Mass. rainy day fund hits highest level ever
State has $4.6b, equal to 13% of state expenditures
LOTS OF ATTENTION has been paid to Massachusetts’ unprecedented spending, made possible by once-in-a-lifetime federal largesse to pay for COVID-19-related needs. Behind the scenes, Massachusetts has also been saving.
The comptroller’s annual report for fiscal 2021, which ended June 30, reveals that Massachusetts’ stabilization fund is the largest it has ever been since the fund was established in 1986. The rainy day fund clocked in at $4.6 billion in fiscal 2021, a huge jump from $3.5 billion the prior year.
Until the last few years, the fund’s previous high was a little over $2 billion in the mid-2000s. But when the 2008 recession hit, Massachusetts had to draw down the money, and the fund only reached $2 billion again in fiscal 2018. It has been climbing ever since.
Massachusetts’ rainy day fund is now equivalent to 13.3 percent of state expenditures, higher than the 8.7 percent median across the United States. In absolute terms, Massachusetts’ savings account is the third largest in the country, according to the National Association of State Budget Officers.
The size of the rainy day fund is particularly significant because no one would have predicted it back in the early days of the pandemic in the spring and fall of 2020. At that point, experts were predicting massive budget shortfalls, which would require withdrawing money from the rainy day fund. In September 2020, Gov. Charlie Baker said Massachusetts finished the fiscal year with a $700 million budget gap.
“The net difference between where we thought we were going to be and where we are is literally billions of dollars,” said Doug Howgate, executive vice president of the Massachusetts Taxpayers Foundation.
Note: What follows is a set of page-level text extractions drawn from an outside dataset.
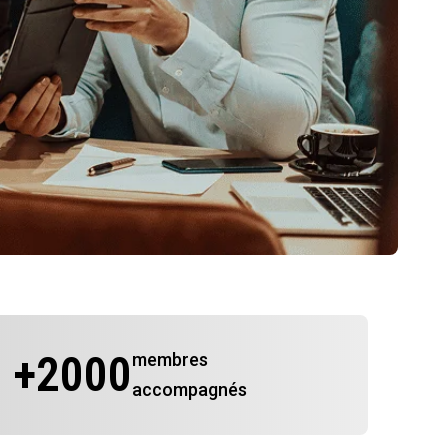
+
2000
membres
accompagnés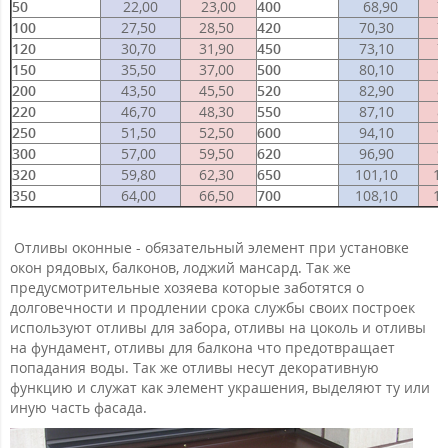
50
22,00
23,00
400
68,90
7
100
27,50
28,50
420
70,30
7
120
30,70
31,90
450
73,10
7
150
35,50
37,00
500
80,10
8
200
43,50
45,50
520
82,90
8
220
46,70
48,30
550
87,10
8
250
51,50
52,50
600
94,10
9
300
57,00
59,50
620
96,90
9
320
59,80
62,30
650
101,10
1
350
64,00
66,50
700
108,10
1
Отливы оконные - обязательный элемент при установке
окон рядовых, балконов, лоджий мансард. Так же
предусмотрительные хозяева которые заботятся о
долговечности и продлении срока службы своих построек
используют отливы для забора, отливы на цоколь и отливы
на фундамент, отливы для балкона что предотвращает
попадания воды. Так же отливы несут декоративную
функцию и служат как элемент украшения, выделяют ту или
иную часть фасада.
Howgate said early in the pandemic, policymakers were looking back at the 2008 recession and predicting another rainy day fund drawdown. There was also uncertainty about how long businesses would be closed.
Both Howgate and Evan Horowitz, executive director of the Center for State Policy Analysis at Tufts University, said the main reason earlier predictions were so wrong was that no one was counting on such a large infusion of federal cash.
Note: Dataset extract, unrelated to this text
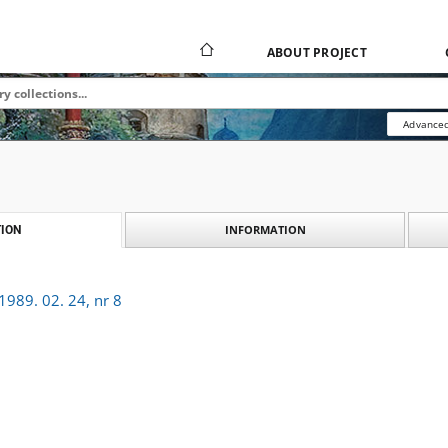
ABOUT PROJECT
Advanced
INFORMATION
ION
989. 02. 24, nr 8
Horowitz said after the 2008 recession, there was a protracted downturn with not enough federal support, and experts expected the same thing to happen. However, the federal government this time injected substantially more money into the economy. That included personal stimulus checks, unemployment benefit hikes, business loans, reimbursements for COVID-related public health spending, and billions of dollars in direct government aid. All of that directly boosted state tax revenue and state government coffers, so the state never had to draw from the rainy day fund.Having a substantial rainy day fund is important for several reasons. First, it makes the state appear more stable to ratings agencies, and a strong rating means the state can borrow money for building projects at lower rates. Second, it gives the state a cushion to fall back on in the next economic downturn. During recessions, people generally rely on government services more. Because states, unlike the federal government, are prohibited from running deficits, they need reserves to rely on.